» TEXTAUSZUG
·····

Eine junge Frau hat nach einem Konzert der exzentrischen Band Nabel/Nabel einen After-Show-Pass ergattert, sie will unbedingt den supersüßen Gitarristen kennenlernen – die Band macht gerade für drei Konzerte Halt in Brandenburg. Doch hier im Backstage-Bereich tummeln sich noch andere Frauen herum.

"Sie ist nicht so aufgebitcht wie die meisten hier, aber auch sie hat sich mit ihrem Style Mühe gegeben. Sexy wollte sie sein. Für sich und, na klar, auch für die Band."

Da bringt ihr der Schlagzeuger ein Glas Rosé, zum Lockermachen wie es heißt und schon bald wandert seine Hand über ihre Kniescheibe.

"'Was haben wir denn hier? Is das Shareware?’ Plötzlich erkennt sie zu ihrem Entsetzen, dass die Hand des Bassisten im Dekolleté der Frau steckt und er mit den Fingern an ihrer Brust herumspielt. So beiläufig, als handele es sich um einen Kugelschreiber. […] 'Jetzt stell dich nicht so an, Schätzchen, lass uns ein bisschen Fun haben.‘“

Panikartig verlässt sie die Backstage-Party. Die anderen "Auserwählten", darunter die 18-jährige Ljilja, gehen mit ins Hotel. Was da mit Ljilja geschieht, ist schwer zu ertragen. Sie wird von zwei Bandmitgliedern gleichzeitig vergewaltigt. Nach einer anonymen Anzeige gerät "Nabel/Nabel" in einen Shitstorm. Doch die Musiker sind schon seit über 20 Jahren im Geschäft und reagieren gelassen mit ihrem berüchtigten Schocksprech:

"'Es gibt auf der Welt hundertmal Schlimmeres. Auf unseren Backstage-Partys ist auch nicht immer Disney […]. Das Fleisch muss nur jung genug sein. Und dann geb’ ich ihm die Angst.‘ […] Die Band mag ungehobelt sein, aber sie sind viel zu sehr auf das große Ganze fokussiert, um alles für ein bisschen Fun aufs Spiel zu setzen.“

Der überkommene Lifestyle Sex, Drugs and Rock’n’Roll klingt irgendwie vertraut? Erinnert an den Fall Rammstein. Doch diese Geschichte hier ist rein fiktiv, wie der Autor Bela B. Felsenheimer betont. Ihm gehe es um mehr als die Debatte um einen vermeintlichen Einzelfall. Er wolle über ein Verhaltensmuster schreiben, über patriarchale Strukturen. Das gelingt ihm in seinem zweiten Roman "Fun" absolut. Denn der Text wertet nicht, stellt die sexuellen Übergriffe und das erschreckend stabile System dahinter lediglich aus. Das macht ihn aber auch so schwer erträglich.

·····

» INFORMATIONEN
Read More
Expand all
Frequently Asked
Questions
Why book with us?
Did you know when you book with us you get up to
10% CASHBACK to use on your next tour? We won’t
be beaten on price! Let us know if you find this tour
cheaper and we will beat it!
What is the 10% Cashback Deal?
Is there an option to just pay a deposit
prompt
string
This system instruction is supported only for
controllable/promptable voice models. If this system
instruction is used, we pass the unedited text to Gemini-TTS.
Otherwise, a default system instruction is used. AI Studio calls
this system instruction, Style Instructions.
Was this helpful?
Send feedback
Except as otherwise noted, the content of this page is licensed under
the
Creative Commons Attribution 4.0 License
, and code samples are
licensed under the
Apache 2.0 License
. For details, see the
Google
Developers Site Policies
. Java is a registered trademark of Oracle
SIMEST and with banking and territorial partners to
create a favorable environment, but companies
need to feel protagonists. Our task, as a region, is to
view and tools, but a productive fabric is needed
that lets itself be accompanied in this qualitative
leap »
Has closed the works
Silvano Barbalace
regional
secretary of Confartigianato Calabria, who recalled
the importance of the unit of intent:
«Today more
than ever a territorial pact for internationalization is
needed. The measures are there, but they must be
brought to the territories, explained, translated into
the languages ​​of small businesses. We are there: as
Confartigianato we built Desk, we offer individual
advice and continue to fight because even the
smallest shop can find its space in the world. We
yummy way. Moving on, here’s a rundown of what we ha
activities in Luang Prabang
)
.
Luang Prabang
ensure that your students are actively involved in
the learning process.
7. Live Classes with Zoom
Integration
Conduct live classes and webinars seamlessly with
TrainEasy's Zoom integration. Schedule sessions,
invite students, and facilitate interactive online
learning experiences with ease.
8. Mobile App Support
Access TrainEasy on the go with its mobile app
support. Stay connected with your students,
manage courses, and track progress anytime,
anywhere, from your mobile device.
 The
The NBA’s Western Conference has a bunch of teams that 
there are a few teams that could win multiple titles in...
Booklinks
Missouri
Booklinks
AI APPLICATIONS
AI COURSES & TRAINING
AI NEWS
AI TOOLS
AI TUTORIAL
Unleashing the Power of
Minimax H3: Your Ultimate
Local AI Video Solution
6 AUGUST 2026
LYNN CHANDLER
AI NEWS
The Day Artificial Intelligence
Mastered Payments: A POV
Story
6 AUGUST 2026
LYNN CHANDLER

·····

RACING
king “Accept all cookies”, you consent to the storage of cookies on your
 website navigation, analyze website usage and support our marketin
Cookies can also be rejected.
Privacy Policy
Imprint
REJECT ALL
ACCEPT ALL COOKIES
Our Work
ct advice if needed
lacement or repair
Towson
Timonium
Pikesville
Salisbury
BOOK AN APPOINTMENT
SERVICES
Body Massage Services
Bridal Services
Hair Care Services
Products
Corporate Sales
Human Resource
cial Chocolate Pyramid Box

·····

» AUFGABE
Schreibe einen Teil des Textauszugs neu und tausche dabei „Brandenburg“ gegen „Thüringen“ aus. Beginne bei den Worten „Eine junge Frau“ und höre nach „andere Frauen herum.“ auf.

» LÖSUNG
Eine junge Frau hat nach einem Konzert der exzentrischen Band Nabel/Nabel einen After-Show-Pass ergattert, sie will unbedingt den supersüßen Gitarristen kennenlernen – die Band macht gerade für drei Konzerte Halt in Thüringen. Doch hier im Backstage-Bereich tummeln sich noch andere Frauen herum.